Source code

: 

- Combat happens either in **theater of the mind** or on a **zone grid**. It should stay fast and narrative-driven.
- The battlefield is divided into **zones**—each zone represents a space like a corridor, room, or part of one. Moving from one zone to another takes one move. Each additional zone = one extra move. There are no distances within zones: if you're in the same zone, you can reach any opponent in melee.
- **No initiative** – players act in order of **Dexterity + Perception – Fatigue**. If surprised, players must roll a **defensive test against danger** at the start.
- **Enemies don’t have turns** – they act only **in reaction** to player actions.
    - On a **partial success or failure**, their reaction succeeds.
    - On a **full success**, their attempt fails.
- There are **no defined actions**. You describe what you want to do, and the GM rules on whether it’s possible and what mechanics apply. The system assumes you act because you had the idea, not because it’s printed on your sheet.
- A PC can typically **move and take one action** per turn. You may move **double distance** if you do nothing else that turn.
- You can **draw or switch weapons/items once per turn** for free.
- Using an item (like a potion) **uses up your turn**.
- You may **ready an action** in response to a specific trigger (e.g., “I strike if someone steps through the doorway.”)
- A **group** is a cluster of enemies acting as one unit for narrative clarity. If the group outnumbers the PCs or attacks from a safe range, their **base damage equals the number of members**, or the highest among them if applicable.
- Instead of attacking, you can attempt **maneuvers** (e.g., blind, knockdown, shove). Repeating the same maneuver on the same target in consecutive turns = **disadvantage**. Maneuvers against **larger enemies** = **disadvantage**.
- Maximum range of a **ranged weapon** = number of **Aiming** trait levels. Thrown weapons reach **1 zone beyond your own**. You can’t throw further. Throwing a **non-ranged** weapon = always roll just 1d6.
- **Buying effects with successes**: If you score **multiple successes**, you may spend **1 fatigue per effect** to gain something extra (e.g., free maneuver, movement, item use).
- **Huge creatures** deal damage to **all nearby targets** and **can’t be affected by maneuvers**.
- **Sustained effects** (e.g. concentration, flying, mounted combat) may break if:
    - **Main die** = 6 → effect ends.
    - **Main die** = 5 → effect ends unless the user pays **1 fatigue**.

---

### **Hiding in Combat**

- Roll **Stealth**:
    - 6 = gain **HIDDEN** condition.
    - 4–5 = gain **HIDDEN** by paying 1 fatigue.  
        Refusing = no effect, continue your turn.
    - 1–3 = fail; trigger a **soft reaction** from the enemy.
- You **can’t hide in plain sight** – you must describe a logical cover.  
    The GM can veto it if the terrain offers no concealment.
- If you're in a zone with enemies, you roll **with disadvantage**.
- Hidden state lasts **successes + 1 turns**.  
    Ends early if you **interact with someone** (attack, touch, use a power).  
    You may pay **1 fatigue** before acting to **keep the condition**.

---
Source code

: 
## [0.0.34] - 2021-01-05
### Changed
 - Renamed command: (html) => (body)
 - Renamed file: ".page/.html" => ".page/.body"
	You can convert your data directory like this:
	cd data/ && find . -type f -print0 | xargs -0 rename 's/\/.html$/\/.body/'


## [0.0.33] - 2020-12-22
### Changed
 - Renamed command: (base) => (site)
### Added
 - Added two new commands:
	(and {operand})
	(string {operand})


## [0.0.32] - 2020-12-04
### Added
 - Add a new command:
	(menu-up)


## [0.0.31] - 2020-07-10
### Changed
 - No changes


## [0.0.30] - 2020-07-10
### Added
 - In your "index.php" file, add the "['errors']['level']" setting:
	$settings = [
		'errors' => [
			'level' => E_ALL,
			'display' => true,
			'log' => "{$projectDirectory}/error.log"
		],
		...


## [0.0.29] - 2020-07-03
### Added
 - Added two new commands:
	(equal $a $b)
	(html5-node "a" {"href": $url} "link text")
--*--
Can you print every one of the records above, reproducing each line character for character?

Source code

: 

- Combat happens either in **theater of the mind** or on a **zone grid**. It should stay fast and narrative-driven.
- The battlefield is divided into **zones**—each zone represents a space like a corridor, room, or part of one. Moving from one zone to another takes one move. Each additional zone = one extra move. There are no distances within zones: if you're in the same zone, you can reach any opponent in melee.
- **No initiative** – players act in order of **Dexterity + Perception – Fatigue**. If surprised, players must roll a **defensive test against danger** at the start.
- **Enemies don’t have turns** – they act only **in reaction** to player actions.
    - On a **partial success or failure**, their reaction succeeds.
    - On a **full success**, their attempt fails.
- There are **no defined actions**. You describe what you want to do, and the GM rules on whether it’s possible and what mechanics apply. The system assumes you act because you had the idea, not because it’s printed on your sheet.
- A PC can typically **move and take one action** per turn. You may move **double distance** if you do nothing else that turn.
- You can **draw or switch weapons/items once per turn** for free.
- Using an item (like a potion) **uses up your turn**.
- You may **ready an action** in response to a specific trigger (e.g., “I strike if someone steps through the doorway.”)
- A **group** is a cluster of enemies acting as one unit for narrative clarity. If the group outnumbers the PCs or attacks from a safe range, their **base damage equals the number of members**, or the highest among them if applicable.
- Instead of attacking, you can attempt **maneuvers** (e.g., blind, knockdown, shove). Repeating the same maneuver on the same target in consecutive turns = **disadvantage**. Maneuvers against **larger enemies** = **disadvantage**.
- Maximum range of a **ranged weapon** = number of **Aiming** trait levels. Thrown weapons reach **1 zone beyond your own**. You can’t throw further. Throwing a **non-ranged** weapon = always roll just 1d6.
- **Buying effects with successes**: If you score **multiple successes**, you may spend **1 fatigue per effect** to gain something extra (e.g., free maneuver, movement, item use).
- **Huge creatures** deal damage to **all nearby targets** and **can’t be affected by maneuvers**.
- **Sustained effects** (e.g. concentration, flying, mounted combat) may break if:
    - **Main die** = 6 → effect ends.
    - **Main die** = 5 → effect ends unless the user pays **1 fatigue**.

---

### **Hiding in Combat**

- Roll **Stealth**:
    - 6 = gain **HIDDEN** condition.
    - 4–5 = gain **HIDDEN** by paying 1 fatigue.  
        Refusing = no effect, continue your turn.
    - 1–3 = fail; trigger a **soft reaction** from the enemy.
- You **can’t hide in plain sight** – you must describe a logical cover.  
    The GM can veto it if the terrain offers no concealment.
- If you're in a zone with enemies, you roll **with disadvantage**.
- Hidden state lasts **successes + 1 turns**.  
    Ends early if you **interact with someone** (attack, touch, use a power).  
    You may pay **1 fatigue** before acting to **keep the condition**.

---
Source code

: 
## [0.0.34] - 2021-01-05
### Changed
 - Renamed command: (html) => (body)
 - Renamed file: ".page/.html" => ".page/.body"
	You can convert your data directory like this:
	cd data/ && find . -type f -print0 | xargs -0 rename 's/\/.html$/\/.body/'


## [0.0.33] - 2020-12-22
### Changed
 - Renamed command: (base) => (site)
### Added
 - Added two new commands:
	(and {operand})
	(string {operand})


## [0.0.32] - 2020-12-04
### Added
 - Add a new command:
	(menu-up)


## [0.0.31] - 2020-07-10
### Changed
 - No changes


## [0.0.30] - 2020-07-10
### Added
 - In your "index.php" file, add the "['errors']['level']" setting:
	$settings = [
		'errors' => [
			'level' => E_ALL,
			'display' => true,
			'log' => "{$projectDirectory}/error.log"
		],
		...


## [0.0.29] - 2020-07-03
### Added
 - Added two new commands:
	(equal $a $b)
	(html5-node "a" {"href": $url} "link text")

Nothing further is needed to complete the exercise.